■ ACTION ITEM
Reproduce the rows below word for word. Begin at their very first line and stop after the line that contains "#### 把握好工作的节奏，在疲劳之前休息", including that line.

■ SOURCE MATERIAL
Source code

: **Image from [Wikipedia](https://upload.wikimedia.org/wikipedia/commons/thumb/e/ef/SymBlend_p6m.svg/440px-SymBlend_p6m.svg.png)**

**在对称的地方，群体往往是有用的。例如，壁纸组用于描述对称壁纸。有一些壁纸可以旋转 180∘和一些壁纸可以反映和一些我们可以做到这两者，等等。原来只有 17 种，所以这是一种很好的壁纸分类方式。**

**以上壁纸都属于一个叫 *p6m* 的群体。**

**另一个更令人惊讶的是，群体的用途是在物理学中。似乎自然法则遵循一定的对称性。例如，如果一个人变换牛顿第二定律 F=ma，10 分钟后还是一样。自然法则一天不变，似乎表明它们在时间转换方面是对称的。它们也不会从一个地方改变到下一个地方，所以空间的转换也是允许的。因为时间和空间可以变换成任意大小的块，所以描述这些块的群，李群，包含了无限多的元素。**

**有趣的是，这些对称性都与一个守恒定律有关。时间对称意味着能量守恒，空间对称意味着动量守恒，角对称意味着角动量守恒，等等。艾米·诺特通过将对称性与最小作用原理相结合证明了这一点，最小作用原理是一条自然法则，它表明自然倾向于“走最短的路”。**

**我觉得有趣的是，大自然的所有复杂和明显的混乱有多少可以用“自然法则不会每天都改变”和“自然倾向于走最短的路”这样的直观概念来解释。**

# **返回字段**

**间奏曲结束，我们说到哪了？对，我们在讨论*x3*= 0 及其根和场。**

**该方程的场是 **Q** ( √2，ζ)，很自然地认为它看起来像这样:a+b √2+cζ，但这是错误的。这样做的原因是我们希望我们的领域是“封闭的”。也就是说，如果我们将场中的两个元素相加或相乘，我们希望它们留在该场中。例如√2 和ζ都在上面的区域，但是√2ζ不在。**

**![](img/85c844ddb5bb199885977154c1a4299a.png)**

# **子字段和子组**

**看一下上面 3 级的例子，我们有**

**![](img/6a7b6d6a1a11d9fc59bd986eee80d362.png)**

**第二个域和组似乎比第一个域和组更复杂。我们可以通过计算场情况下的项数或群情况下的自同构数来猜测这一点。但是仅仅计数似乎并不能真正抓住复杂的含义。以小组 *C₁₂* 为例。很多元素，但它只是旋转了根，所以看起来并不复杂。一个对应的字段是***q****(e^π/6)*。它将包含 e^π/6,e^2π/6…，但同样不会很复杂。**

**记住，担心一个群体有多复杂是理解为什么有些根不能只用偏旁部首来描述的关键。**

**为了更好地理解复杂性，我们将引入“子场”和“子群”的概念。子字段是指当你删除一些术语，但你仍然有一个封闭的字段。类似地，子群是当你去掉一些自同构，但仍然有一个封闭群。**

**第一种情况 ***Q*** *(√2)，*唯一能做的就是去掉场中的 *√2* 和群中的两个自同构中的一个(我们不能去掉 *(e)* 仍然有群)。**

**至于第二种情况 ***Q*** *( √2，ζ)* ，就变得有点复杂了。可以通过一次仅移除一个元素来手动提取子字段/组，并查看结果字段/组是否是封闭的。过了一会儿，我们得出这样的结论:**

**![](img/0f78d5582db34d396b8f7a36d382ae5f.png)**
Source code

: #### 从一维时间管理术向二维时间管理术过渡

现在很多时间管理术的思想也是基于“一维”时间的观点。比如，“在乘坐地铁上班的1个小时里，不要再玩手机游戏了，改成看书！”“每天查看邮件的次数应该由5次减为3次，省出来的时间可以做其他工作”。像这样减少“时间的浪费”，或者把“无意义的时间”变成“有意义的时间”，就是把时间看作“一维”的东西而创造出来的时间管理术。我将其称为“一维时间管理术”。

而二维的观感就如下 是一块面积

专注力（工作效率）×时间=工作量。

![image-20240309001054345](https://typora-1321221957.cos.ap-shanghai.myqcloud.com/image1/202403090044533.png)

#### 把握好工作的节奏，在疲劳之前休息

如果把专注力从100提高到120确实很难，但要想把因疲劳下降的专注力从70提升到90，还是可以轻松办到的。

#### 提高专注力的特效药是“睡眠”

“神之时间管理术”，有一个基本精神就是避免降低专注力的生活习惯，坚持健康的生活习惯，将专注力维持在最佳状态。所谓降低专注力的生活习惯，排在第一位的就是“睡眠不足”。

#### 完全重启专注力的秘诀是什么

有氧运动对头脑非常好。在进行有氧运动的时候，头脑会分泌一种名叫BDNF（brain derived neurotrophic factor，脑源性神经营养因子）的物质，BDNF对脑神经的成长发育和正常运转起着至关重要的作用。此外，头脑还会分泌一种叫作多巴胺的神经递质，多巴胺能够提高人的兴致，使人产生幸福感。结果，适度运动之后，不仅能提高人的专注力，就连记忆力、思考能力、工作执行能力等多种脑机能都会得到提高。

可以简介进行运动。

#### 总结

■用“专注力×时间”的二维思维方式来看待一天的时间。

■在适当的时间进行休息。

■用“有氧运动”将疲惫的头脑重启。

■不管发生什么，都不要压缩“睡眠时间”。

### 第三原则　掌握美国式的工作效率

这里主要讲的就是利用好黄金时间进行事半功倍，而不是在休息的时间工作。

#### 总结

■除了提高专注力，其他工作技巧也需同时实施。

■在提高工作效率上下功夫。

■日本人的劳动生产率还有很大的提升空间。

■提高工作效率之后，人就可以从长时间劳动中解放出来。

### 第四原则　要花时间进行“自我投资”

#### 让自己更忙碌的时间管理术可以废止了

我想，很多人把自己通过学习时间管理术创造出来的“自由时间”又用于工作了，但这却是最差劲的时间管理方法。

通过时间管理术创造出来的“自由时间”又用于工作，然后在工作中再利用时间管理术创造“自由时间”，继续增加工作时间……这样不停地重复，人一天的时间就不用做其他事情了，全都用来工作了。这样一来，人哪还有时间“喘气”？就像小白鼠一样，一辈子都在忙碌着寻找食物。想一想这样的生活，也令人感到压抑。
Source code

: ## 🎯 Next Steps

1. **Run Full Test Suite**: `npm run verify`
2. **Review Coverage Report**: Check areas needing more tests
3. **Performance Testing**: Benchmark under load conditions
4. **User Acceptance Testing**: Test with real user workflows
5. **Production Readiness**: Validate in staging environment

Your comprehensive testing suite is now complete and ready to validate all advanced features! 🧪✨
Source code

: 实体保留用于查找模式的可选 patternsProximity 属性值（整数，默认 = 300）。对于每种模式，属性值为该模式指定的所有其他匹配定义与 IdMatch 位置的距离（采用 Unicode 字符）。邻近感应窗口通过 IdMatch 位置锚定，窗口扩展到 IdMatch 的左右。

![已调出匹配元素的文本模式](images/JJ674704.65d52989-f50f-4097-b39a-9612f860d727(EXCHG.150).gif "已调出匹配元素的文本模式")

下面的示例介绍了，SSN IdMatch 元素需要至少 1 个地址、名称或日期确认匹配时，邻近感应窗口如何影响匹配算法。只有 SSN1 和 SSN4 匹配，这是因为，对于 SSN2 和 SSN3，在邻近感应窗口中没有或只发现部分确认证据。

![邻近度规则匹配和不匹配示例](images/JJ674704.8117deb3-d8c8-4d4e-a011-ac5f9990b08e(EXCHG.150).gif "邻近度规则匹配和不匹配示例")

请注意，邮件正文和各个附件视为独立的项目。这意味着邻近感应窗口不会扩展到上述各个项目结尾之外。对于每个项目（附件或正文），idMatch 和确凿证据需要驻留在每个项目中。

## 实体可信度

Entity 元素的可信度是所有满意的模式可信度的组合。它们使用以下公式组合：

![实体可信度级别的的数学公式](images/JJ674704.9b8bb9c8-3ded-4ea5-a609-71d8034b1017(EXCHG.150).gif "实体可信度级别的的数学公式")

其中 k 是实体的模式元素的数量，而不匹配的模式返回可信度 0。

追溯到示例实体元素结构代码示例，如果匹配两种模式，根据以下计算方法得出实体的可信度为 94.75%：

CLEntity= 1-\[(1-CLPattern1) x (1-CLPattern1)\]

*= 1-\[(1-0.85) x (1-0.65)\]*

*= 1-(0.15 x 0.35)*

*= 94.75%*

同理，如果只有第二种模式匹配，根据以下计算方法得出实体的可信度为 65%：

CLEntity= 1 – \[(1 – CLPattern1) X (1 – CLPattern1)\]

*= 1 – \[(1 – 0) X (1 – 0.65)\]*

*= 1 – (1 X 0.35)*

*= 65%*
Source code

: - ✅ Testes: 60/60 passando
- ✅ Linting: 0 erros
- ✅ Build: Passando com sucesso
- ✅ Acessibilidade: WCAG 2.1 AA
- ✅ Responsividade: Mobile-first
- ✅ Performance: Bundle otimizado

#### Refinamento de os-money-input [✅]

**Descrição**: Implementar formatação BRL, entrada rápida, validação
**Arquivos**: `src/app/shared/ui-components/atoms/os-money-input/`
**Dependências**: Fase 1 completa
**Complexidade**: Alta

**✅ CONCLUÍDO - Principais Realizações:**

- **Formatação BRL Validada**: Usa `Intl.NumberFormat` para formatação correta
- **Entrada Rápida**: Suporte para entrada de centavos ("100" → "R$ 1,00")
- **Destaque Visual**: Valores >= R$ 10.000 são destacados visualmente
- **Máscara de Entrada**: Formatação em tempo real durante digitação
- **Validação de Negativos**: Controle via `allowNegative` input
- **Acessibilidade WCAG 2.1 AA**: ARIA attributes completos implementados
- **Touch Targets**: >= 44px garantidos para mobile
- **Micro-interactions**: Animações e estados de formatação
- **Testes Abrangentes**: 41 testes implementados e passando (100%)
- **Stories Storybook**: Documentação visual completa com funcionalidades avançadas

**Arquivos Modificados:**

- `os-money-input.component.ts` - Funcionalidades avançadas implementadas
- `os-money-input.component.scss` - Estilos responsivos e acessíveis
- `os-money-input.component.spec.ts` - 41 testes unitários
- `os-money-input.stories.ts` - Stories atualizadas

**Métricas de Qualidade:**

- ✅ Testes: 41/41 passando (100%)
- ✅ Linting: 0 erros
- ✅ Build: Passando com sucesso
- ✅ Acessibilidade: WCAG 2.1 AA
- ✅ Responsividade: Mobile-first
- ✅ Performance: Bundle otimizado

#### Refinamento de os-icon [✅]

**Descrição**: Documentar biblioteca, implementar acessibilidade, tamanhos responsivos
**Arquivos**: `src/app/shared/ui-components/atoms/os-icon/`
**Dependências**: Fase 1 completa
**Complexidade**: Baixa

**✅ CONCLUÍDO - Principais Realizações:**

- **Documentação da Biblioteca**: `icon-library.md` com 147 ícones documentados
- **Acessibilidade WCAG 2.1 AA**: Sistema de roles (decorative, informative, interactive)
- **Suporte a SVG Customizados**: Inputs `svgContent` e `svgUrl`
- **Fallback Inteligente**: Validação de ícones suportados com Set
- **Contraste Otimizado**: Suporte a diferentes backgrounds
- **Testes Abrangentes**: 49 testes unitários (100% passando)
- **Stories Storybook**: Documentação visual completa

■ EXERCISE RESULT
Source code

: **Image from [Wikipedia](https://upload.wikimedia.org/wikipedia/commons/thumb/e/ef/SymBlend_p6m.svg/440px-SymBlend_p6m.svg.png)**

**在对称的地方，群体往往是有用的。例如，壁纸组用于描述对称壁纸。有一些壁纸可以旋转 180∘和一些壁纸可以反映和一些我们可以做到这两者，等等。原来只有 17 种，所以这是一种很好的壁纸分类方式。**

**以上壁纸都属于一个叫 *p6m* 的群体。**

**另一个更令人惊讶的是，群体的用途是在物理学中。似乎自然法则遵循一定的对称性。例如，如果一个人变换牛顿第二定律 F=ma，10 分钟后还是一样。自然法则一天不变，似乎表明它们在时间转换方面是对称的。它们也不会从一个地方改变到下一个地方，所以空间的转换也是允许的。因为时间和空间可以变换成任意大小的块，所以描述这些块的群，李群，包含了无限多的元素。**

**有趣的是，这些对称性都与一个守恒定律有关。时间对称意味着能量守恒，空间对称意味着动量守恒，角对称意味着角动量守恒，等等。艾米·诺特通过将对称性与最小作用原理相结合证明了这一点，最小作用原理是一条自然法则，它表明自然倾向于“走最短的路”。**

**我觉得有趣的是，大自然的所有复杂和明显的混乱有多少可以用“自然法则不会每天都改变”和“自然倾向于走最短的路”这样的直观概念来解释。**

# **返回字段**

**间奏曲结束，我们说到哪了？对，我们在讨论*x3*= 0 及其根和场。**

**该方程的场是 **Q** ( √2，ζ)，很自然地认为它看起来像这样:a+b √2+cζ，但这是错误的。这样做的原因是我们希望我们的领域是“封闭的”。也就是说，如果我们将场中的两个元素相加或相乘，我们希望它们留在该场中。例如√2 和ζ都在上面的区域，但是√2ζ不在。**

**![](img/85c844ddb5bb199885977154c1a4299a.png)**

# **子字段和子组**

**看一下上面 3 级的例子，我们有**

**![](img/6a7b6d6a1a11d9fc59bd986eee80d362.png)**

**第二个域和组似乎比第一个域和组更复杂。我们可以通过计算场情况下的项数或群情况下的自同构数来猜测这一点。但是仅仅计数似乎并不能真正抓住复杂的含义。以小组 *C₁₂* 为例。很多元素，但它只是旋转了根，所以看起来并不复杂。一个对应的字段是***q****(e^π/6)*。它将包含 e^π/6,e^2π/6…，但同样不会很复杂。**

**记住，担心一个群体有多复杂是理解为什么有些根不能只用偏旁部首来描述的关键。**

**为了更好地理解复杂性，我们将引入“子场”和“子群”的概念。子字段是指当你删除一些术语，但你仍然有一个封闭的字段。类似地，子群是当你去掉一些自同构，但仍然有一个封闭群。**

**第一种情况 ***Q*** *(√2)，*唯一能做的就是去掉场中的 *√2* 和群中的两个自同构中的一个(我们不能去掉 *(e)* 仍然有群)。**

**至于第二种情况 ***Q*** *( √2，ζ)* ，就变得有点复杂了。可以通过一次仅移除一个元素来手动提取子字段/组，并查看结果字段/组是否是封闭的。过了一会儿，我们得出这样的结论:**

**![](img/0f78d5582db34d396b8f7a36d382ae5f.png)**
Source code

: #### 从一维时间管理术向二维时间管理术过渡

现在很多时间管理术的思想也是基于“一维”时间的观点。比如，“在乘坐地铁上班的1个小时里，不要再玩手机游戏了，改成看书！”“每天查看邮件的次数应该由5次减为3次，省出来的时间可以做其他工作”。像这样减少“时间的浪费”，或者把“无意义的时间”变成“有意义的时间”，就是把时间看作“一维”的东西而创造出来的时间管理术。我将其称为“一维时间管理术”。

而二维的观感就如下 是一块面积

专注力（工作效率）×时间=工作量。

![image-20240309001054345](https://typora-1321221957.cos.ap-shanghai.myqcloud.com/image1/202403090044533.png)

#### 把握好工作的节奏，在疲劳之前休息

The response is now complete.